Thursday, May 19, 2011

Incendies, short film review

I'm always going to be moved and sympathetic to films, which have at their core the struggle of women, especially those who live under oppressive regimes. The French/Canadian production Incendies (flame) (Denis Villeneuve, 2010) is one such film, and although it's primarily about brother and sister twins who travel to the Middle East to fulfill their mother's last wishes after her death, it reveals a tangle of characters whose lives were touched by the 'Woman Who Sings'. I was thoroughly mesmerized by this film shot in Lebanon and Canada. The director's long shot's of silent, endless barren and rocky landscapes bereft of people, served to add greater weight to the already sad and lonely pursuit of Jeanne and Simon Marwan as they embraced, at different times, the alien land of their mother's birth. The film shifts between the present and past and reveals the tragic life of Nawal Marwan (Lubna Asabal), her hatred of the Nationalists, her imprisonment and rape as well as her unwavering love for the child she gave up at birth.

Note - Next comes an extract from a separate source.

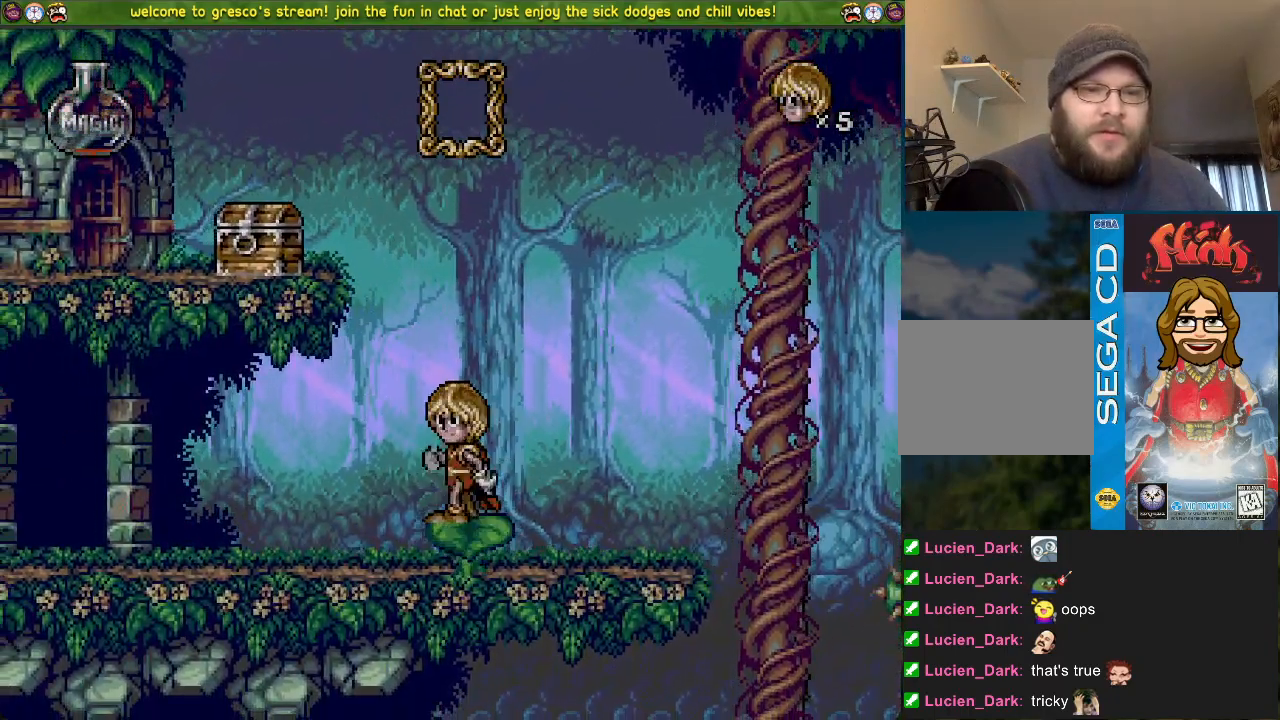
{"buttons": ["SQUARE"], "left_stick": "center", "right_stick": "center", "events": [[367, "CROSS", "up"], [367, "DPAD_DOWN", "up"], [417, "SQUARE", "down"]]}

This intense, thoughtful and beautifully directed film, with its striking imagery and haunting sound track by Grégoire Hetzel is close to a masterpiece in my mind. It is dramatic and at times almost too hard to bear, I cried quite early in the film in the scene in which both Muslim and Christian's (including Nawal) traveling in a bus were mercilessly shot and then set on fire. But my tears never really abated. The film, which begins in earnest on a melancholy note never relinquishes its hold and the claws of this compelling narrative, way too dreadful to contemplate digs into your psyche until the very end, when some how everything that has happened is resolved in that last frame in which the blood of murder, childbirth and genetic history are evoked in the word Incendies written in red.

1 comment:

  1. a beautiful film with amazing music---what is the music-song-sung at the end of the film during the credits/ I believe it is in german.